Я аж задохнулся от возмущения! Он ловчее меня в верховой езде, так ещё и использовал мою же присказку! Вот, гад! Влился в команду, как родной! Как и был тут всегда!
– Куда? – задал Марк извечный вопрос.
– «А мы пойдём на север!» – кричали они, – цитирую я сказку про Маугли.
Ну, кто меня за язык тянул?! Пришлось вспоминать мультик и записывать его в файл. Олег то ли не видел его (я тоже не помню, успел он посмотреть этот мульт, или нет), то ли делает вид, что не помнит.
Копаться в собственной памяти – мало приятного. Вспоминаешь многое из того, что давно забыто. Потому что – хотел это забыть и никогда больше не вспоминать. Но файлы в нашу память укладываются настолько фрагментарно, что найти нужное – непросто. Приходится перелопачивать многое из того, что не хотелось бы ворошить. И это причиняет боль.
Сын, маленький, дошкольник ещё, в клетчатой рубашке и колготках, бьёт крышками кастрюль друг об друга и – смеётся. Дочь, заливающаяся восторженным смехом… А ты ей, в дупель пьяный, плетёшь косу, собирая её в детский сад. Она так рада, что именно ты собираешь её, но у тебя получается так, что она смеётся над тобой. Потому как ты только пришёл из «бани». С очень «важных переговоров». С золотой цепью в два пальца толщиной, с пистолетом под мышкой и… с торчащими из кармана кожаного пиджака женскими кружевными трусиками.

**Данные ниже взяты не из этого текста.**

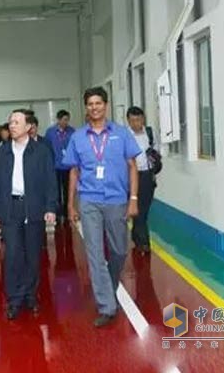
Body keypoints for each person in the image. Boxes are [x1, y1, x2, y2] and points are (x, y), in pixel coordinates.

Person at [63, 86, 141, 327]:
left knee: (119, 250)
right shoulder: (77, 137)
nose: (94, 107)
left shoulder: (121, 134)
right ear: (85, 108)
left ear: (105, 105)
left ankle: (110, 281)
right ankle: (107, 306)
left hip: (117, 199)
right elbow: (74, 172)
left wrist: (133, 199)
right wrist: (70, 204)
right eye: (90, 104)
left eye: (98, 103)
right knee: (95, 254)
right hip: (89, 201)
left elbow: (132, 167)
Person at [0, 109, 58, 320]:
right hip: (10, 207)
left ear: (29, 127)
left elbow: (50, 181)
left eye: (16, 122)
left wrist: (51, 207)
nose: (11, 126)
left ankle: (31, 296)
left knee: (33, 255)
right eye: (10, 122)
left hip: (34, 207)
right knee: (13, 255)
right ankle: (14, 299)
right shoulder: (2, 152)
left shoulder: (41, 151)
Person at [126, 106, 157, 254]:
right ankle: (143, 242)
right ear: (128, 121)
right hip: (131, 175)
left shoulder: (149, 133)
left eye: (138, 120)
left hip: (147, 175)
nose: (135, 123)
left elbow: (157, 150)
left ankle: (137, 236)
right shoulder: (125, 136)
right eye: (132, 120)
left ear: (143, 119)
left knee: (143, 209)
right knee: (136, 209)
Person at [45, 110, 75, 221]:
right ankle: (57, 212)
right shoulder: (50, 132)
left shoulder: (72, 132)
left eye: (67, 120)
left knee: (68, 190)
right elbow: (47, 148)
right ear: (58, 120)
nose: (66, 122)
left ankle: (67, 211)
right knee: (56, 191)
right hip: (55, 166)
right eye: (64, 120)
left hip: (68, 166)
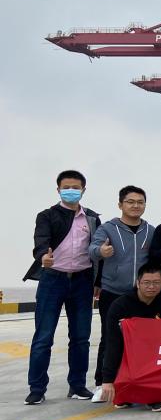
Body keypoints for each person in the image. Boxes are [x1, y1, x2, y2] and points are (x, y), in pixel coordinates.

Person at [24, 169, 101, 405]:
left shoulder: (92, 218)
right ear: (58, 190)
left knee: (81, 337)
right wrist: (43, 257)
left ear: (83, 190)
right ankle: (37, 388)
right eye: (66, 187)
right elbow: (41, 242)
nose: (71, 191)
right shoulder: (47, 215)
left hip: (82, 281)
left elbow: (97, 252)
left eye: (76, 187)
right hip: (53, 279)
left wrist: (97, 282)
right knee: (43, 337)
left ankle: (77, 385)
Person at [88, 185, 153, 399]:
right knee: (110, 337)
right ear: (120, 204)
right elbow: (92, 250)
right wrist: (101, 250)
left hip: (141, 295)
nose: (136, 206)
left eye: (140, 202)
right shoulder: (108, 229)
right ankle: (102, 383)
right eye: (130, 202)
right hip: (113, 292)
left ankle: (137, 380)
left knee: (141, 339)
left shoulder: (150, 231)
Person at [97, 262, 161, 412]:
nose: (151, 287)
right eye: (146, 282)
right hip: (128, 356)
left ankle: (155, 395)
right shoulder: (120, 306)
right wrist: (107, 380)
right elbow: (112, 344)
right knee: (123, 398)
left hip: (155, 358)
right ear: (138, 282)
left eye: (156, 283)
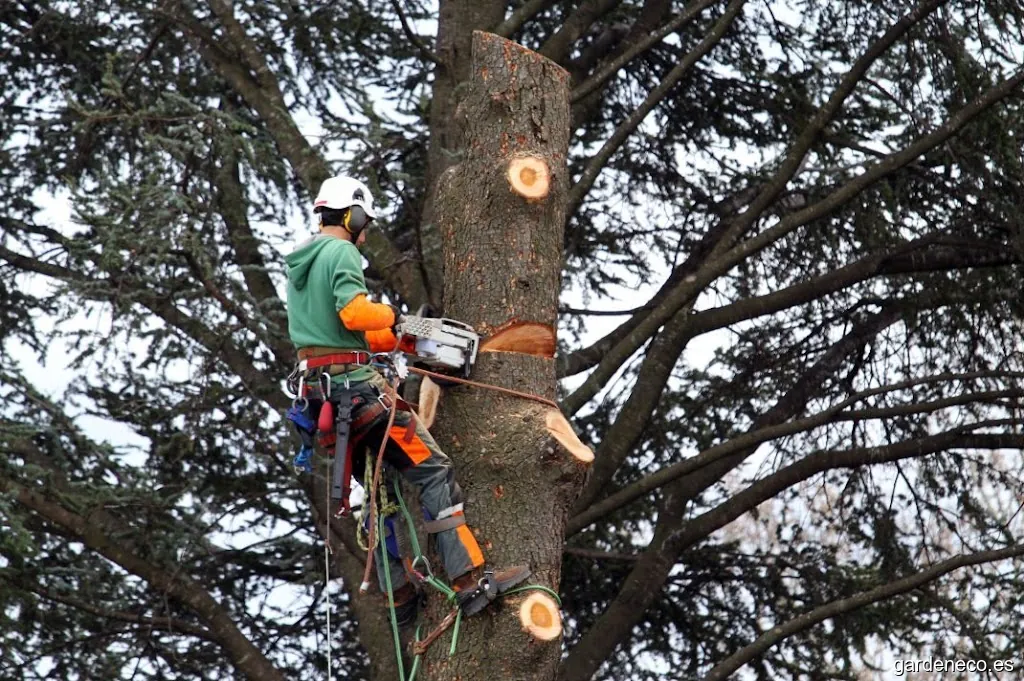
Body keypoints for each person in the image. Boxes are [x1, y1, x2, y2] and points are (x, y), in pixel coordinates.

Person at [285, 175, 528, 623]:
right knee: (434, 471)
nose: (365, 233)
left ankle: (398, 595)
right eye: (364, 223)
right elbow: (354, 313)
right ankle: (469, 582)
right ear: (352, 215)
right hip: (360, 394)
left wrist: (397, 337)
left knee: (380, 491)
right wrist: (394, 314)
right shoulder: (341, 251)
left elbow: (342, 335)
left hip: (325, 397)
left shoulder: (303, 264)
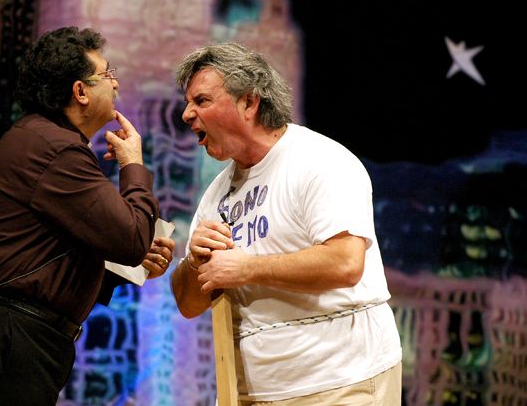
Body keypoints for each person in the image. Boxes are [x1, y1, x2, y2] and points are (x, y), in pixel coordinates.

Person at [0, 26, 175, 406]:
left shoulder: (42, 139)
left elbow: (44, 253)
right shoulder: (56, 150)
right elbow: (130, 239)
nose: (115, 84)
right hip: (7, 335)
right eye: (107, 74)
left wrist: (129, 263)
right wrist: (133, 165)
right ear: (80, 91)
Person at [170, 42, 402, 405]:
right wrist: (194, 263)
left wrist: (246, 269)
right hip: (254, 392)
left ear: (249, 102)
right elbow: (188, 304)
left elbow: (345, 263)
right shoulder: (215, 195)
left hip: (342, 382)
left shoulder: (320, 161)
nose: (187, 114)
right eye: (188, 103)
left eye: (201, 101)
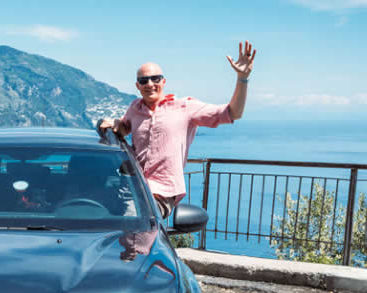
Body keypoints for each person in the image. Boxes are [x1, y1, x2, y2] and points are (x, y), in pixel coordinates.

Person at [100, 41, 257, 219]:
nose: (150, 84)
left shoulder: (185, 107)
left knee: (132, 221)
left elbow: (233, 112)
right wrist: (115, 124)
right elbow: (124, 128)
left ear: (164, 81)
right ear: (138, 86)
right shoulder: (135, 109)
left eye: (155, 79)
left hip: (161, 193)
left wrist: (242, 78)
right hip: (132, 186)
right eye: (144, 80)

Жена закатила истерику. Потому – ты собираешь дочь. А маленькая ещё не понимает ничего, рада, что отец такой добрый, ибо – пьяный – возится с ней. Не понимает, почему мама плачет в ванной.
И тут же – глаза истекающего кровью офицера. Твоего командира. Твоего сына. В них столько всего и – разом! И взгляд выросшей дочери. Ненавидящий взгляд… Стервы, в которую превратился этот ангел с косичками.

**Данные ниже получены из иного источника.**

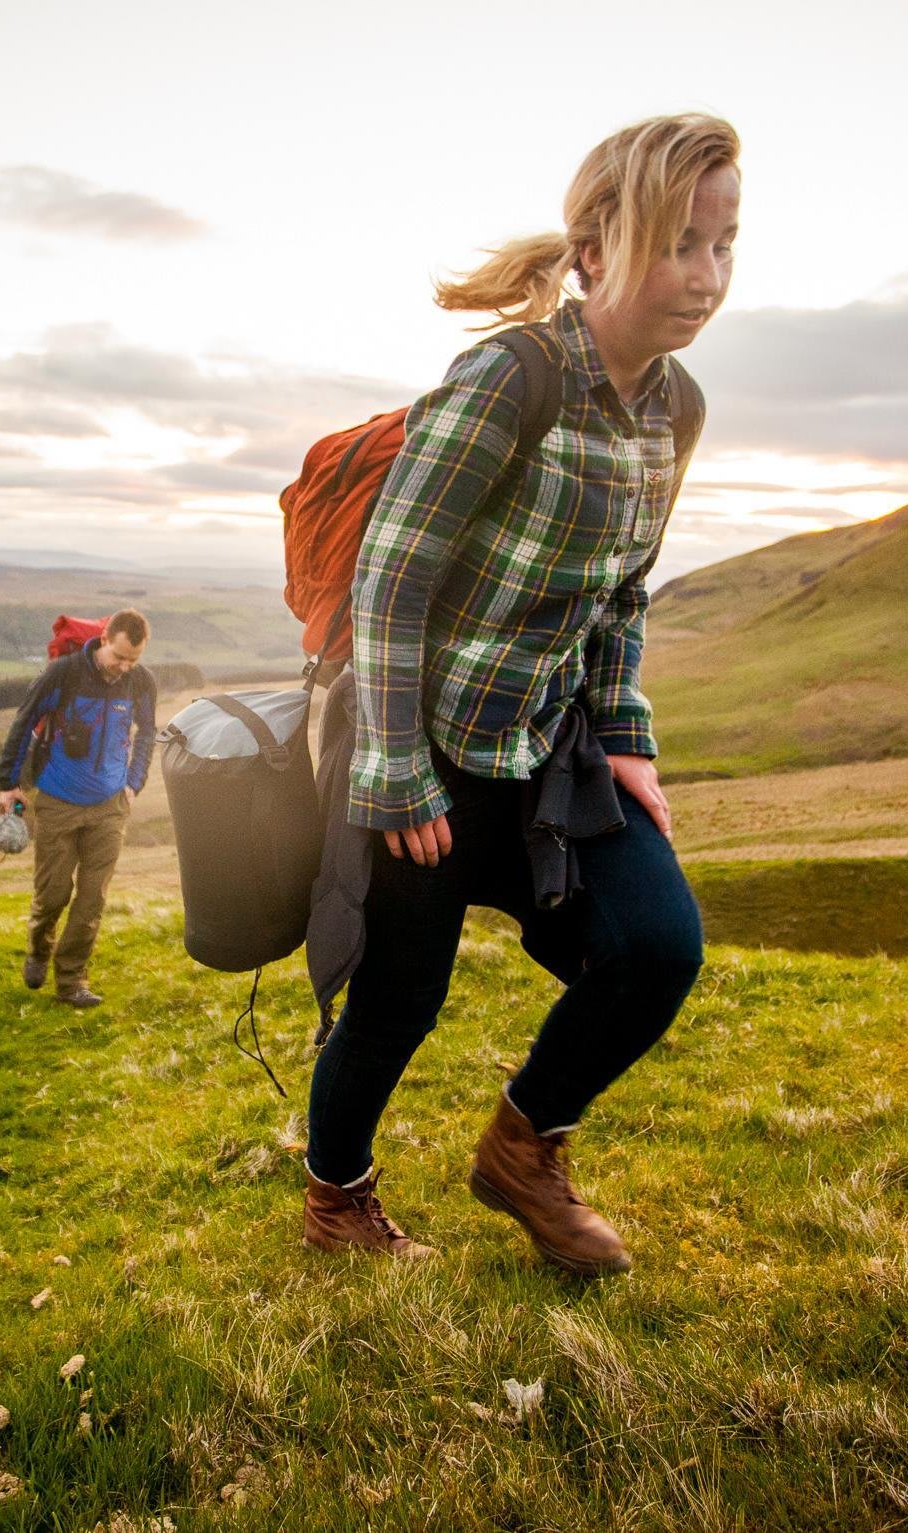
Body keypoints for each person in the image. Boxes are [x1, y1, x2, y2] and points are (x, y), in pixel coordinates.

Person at [301, 114, 738, 1274]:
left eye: (722, 246)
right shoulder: (512, 377)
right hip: (424, 751)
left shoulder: (673, 409)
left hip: (549, 756)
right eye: (677, 246)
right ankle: (336, 1201)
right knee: (395, 1004)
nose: (703, 279)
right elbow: (393, 573)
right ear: (592, 249)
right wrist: (391, 768)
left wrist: (627, 736)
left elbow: (619, 598)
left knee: (655, 947)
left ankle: (520, 1151)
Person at [0, 609, 158, 1008]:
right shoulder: (64, 674)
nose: (124, 667)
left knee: (91, 900)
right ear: (104, 639)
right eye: (119, 657)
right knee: (53, 894)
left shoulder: (140, 682)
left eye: (132, 660)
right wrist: (9, 784)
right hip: (58, 799)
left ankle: (71, 982)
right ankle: (38, 949)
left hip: (110, 806)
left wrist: (135, 783)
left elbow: (148, 731)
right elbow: (25, 719)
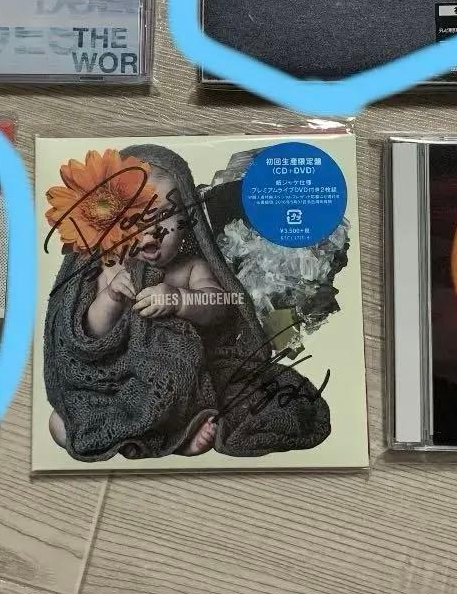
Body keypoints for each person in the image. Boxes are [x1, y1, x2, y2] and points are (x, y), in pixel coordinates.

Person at [44, 143, 331, 463]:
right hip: (116, 381)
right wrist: (110, 298)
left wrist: (181, 300)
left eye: (166, 217)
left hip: (180, 382)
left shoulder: (191, 268)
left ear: (187, 223)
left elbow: (220, 307)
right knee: (60, 423)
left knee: (200, 391)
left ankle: (180, 435)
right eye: (135, 218)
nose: (151, 232)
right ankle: (137, 433)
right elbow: (89, 334)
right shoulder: (108, 270)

И вспоминаешь – самое страшное чувство для мужика. Вспоминаешь своё бессилие. Бессилие спасти сына, вернуть жену и дочь. Бессилие – хоть что-то исправить. Хоть как-то, что-либо изменить.
– Да пошли вы… Со своим Маугли! – кричу я от боли.
От сработавшего Ниппеля закладывает уши.